◆ **Job**
Every line of the listing below is to be duplicated exactly, with the pictures left out.

◆ **Material for this exercise**
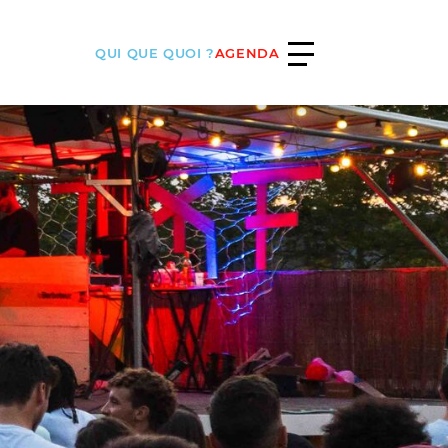
QUI QUE QUOI ?
AGENDA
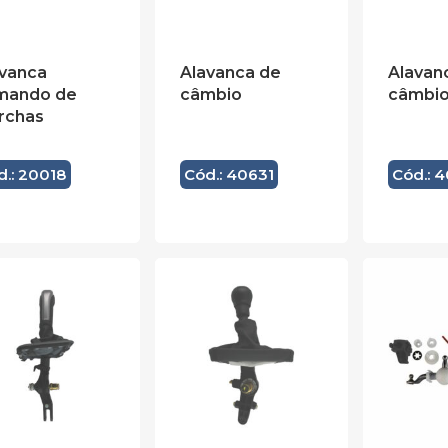
avanca
Alavanca de
Alavan
mando de
câmbio
câmbi
rchas
d.: 20018
Cód.: 40631
Cód.: 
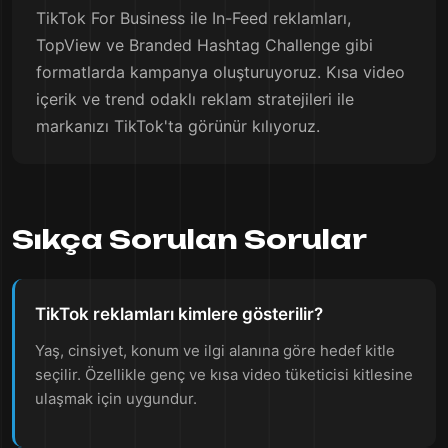
TikTok For Business ile In-Feed reklamları,
TopView ve Branded Hashtag Challenge gibi
formatlarda kampanya oluşturuyoruz. Kısa video
içerik ve trend odaklı reklam stratejileri ile
markanızı TikTok'ta görünür kılıyoruz.
Sıkça Sorulan Sorular
TikTok reklamları kimlere gösterilir?
Yaş, cinsiyet, konum ve ilgi alanına göre hedef kitle
seçilir. Özellikle genç ve kısa video tüketicisi kitlesine
ulaşmak için uygundur.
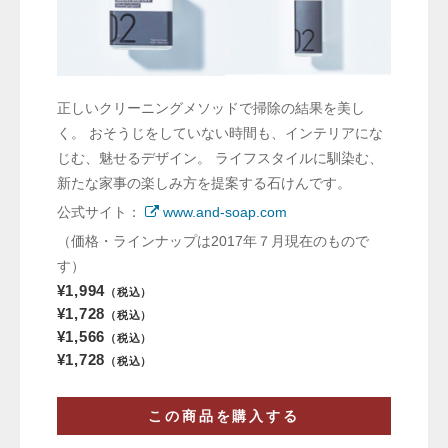
正しいクリーニングメソッドで掃除の結果を美し
く。 おそうじをしていない時間も、インテリアにな
じむ、魅せるデザイン。 ライフスタイルに馴染む、
新たな家事の楽しみ方を提案する石けんです。
公式サイト：
www.and-soap.com
（価格・ラインナップは2017年７月現在のもので
す）
¥1,994
（税込）
¥1,728
（税込）
¥1,566
（税込）
¥1,728
（税込）
この商品を購入する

◆ **Output for this task**
QUI QUE QUOI ?
AGENDA
avanca
Alavanca de
Alavan
mando de
câmbio
câmbi
rchas
d.: 20018
Cód.: 40631
Cód.: 
TikTok For Business ile In-Feed reklamları,
TopView ve Branded Hashtag Challenge gibi
formatlarda kampanya oluşturuyoruz. Kısa video
içerik ve trend odaklı reklam stratejileri ile
markanızı TikTok'ta görünür kılıyoruz.
Sıkça Sorulan Sorular
TikTok reklamları kimlere gösterilir?
Yaş, cinsiyet, konum ve ilgi alanına göre hedef kitle
seçilir. Özellikle genç ve kısa video tüketicisi kitlesine
ulaşmak için uygundur.
正しいクリーニングメソッドで掃除の結果を美し
く。 おそうじをしていない時間も、インテリアにな
じむ、魅せるデザイン。 ライフスタイルに馴染む、
新たな家事の楽しみ方を提案する石けんです。
公式サイト：
www.and-soap.com
（価格・ラインナップは2017年７月現在のもので
す）
¥1,994
（税込）
¥1,728
（税込）
¥1,566
（税込）
¥1,728
（税込）
この商品を購入する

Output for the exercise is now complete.